RESEARCH PROJECTS

Membrane organizers: SPFH Proteins

SPFH proteins (which include Stomatin, Prohibitin, Flotillin, and HflK/C) are vital for organizing important regions in cell membranes across various parts of the cell, such as the plasma membrane, mitochondria, and the endoplasmic reticulum. These proteins, which share a common SPFH domain, are involved in many key cell activities, including signaling, moving substances within the cell, and controlling processes like energy production and cell death. Despite their importance, how SPFH proteins work and regulate these activities is still not fully understood. These proteins help form structures in cell membranes that organize and support different cellular functions. Flotillin, a key member of this protein family, is particularly important for a type of cell process called clathrin-independent endocytosis, where it helps the cell take in materials. Flotillin forms scaffolds that support the membrane, helping it to create vesicles that transport cargo. This process is influenced by lipids like sphingomyelin and by chemical changes to the proteins, such as phosphorylation, which affects their ability to cluster together. However, how Flotillin interacts with the cytoskeleton and helps generate the forces needed for vesicle formation is still unclear. Our research aims to address these gaps by studying how Flotillin helps organize membranes and take in cargo in the cell.

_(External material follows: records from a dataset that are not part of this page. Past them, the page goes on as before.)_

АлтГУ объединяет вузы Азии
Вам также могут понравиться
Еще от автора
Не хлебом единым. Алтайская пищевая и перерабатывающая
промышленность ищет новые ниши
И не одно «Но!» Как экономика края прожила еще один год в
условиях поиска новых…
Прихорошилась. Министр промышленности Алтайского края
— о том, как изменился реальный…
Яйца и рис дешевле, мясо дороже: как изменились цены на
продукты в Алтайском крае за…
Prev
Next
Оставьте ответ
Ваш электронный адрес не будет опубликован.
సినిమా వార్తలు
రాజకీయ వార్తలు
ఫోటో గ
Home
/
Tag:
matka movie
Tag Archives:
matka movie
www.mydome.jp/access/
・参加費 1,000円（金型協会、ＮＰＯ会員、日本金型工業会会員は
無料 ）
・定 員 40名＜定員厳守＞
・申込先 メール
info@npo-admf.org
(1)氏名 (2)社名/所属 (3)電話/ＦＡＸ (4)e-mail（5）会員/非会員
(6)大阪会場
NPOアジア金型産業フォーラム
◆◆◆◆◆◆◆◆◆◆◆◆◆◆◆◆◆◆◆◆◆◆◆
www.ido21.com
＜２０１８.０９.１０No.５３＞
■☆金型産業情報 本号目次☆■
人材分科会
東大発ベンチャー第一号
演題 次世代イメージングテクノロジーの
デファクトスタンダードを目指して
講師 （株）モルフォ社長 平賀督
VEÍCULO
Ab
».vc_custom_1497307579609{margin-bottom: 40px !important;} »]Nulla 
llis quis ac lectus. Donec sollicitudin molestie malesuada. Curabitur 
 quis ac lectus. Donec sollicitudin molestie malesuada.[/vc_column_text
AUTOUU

Our research focuses on four key questions about how Flotillin works in cells:

1. How does phosphorylation affect Flotillin’s structure and its interaction with membranes? Phosphorylation plays a critical role in Flotillin’s ability to help with endocytosis, but we don’t fully understand how this change affects Flotillin’s shape and function. We will use advanced imaging techniques to study these changes in detail.
2. How do Flotillin microdomains create the forces needed for vesicle formation? Flotillin helps bend the membrane, which is essential for vesicle formation, but we don’t yet know how it generates the mechanical forces needed for this process. We will investigate this by studying the structure and behavior of Flotillin complexes, as well as the lipids involved in vesicle formation.
3. How do Flotillin vesicles select what cargo they carry? We know that Flotillin helps transport different molecules in the cell, but the specific mechanisms behind this cargo selection are unclear. By using genetic techniques and advanced imaging, we will explore how Flotillin organizes and interacts with cargo inside the vesicles.
4. How does Flotillin interact with the cytoskeleton to help move vesicles? Flotillin works with cytoskeleton to control vesicle movement, but we don’t yet know exactly how these interactions happen. We will use live-cell imaging and other techniques to map these interactions and understand how they affect vesicle movement.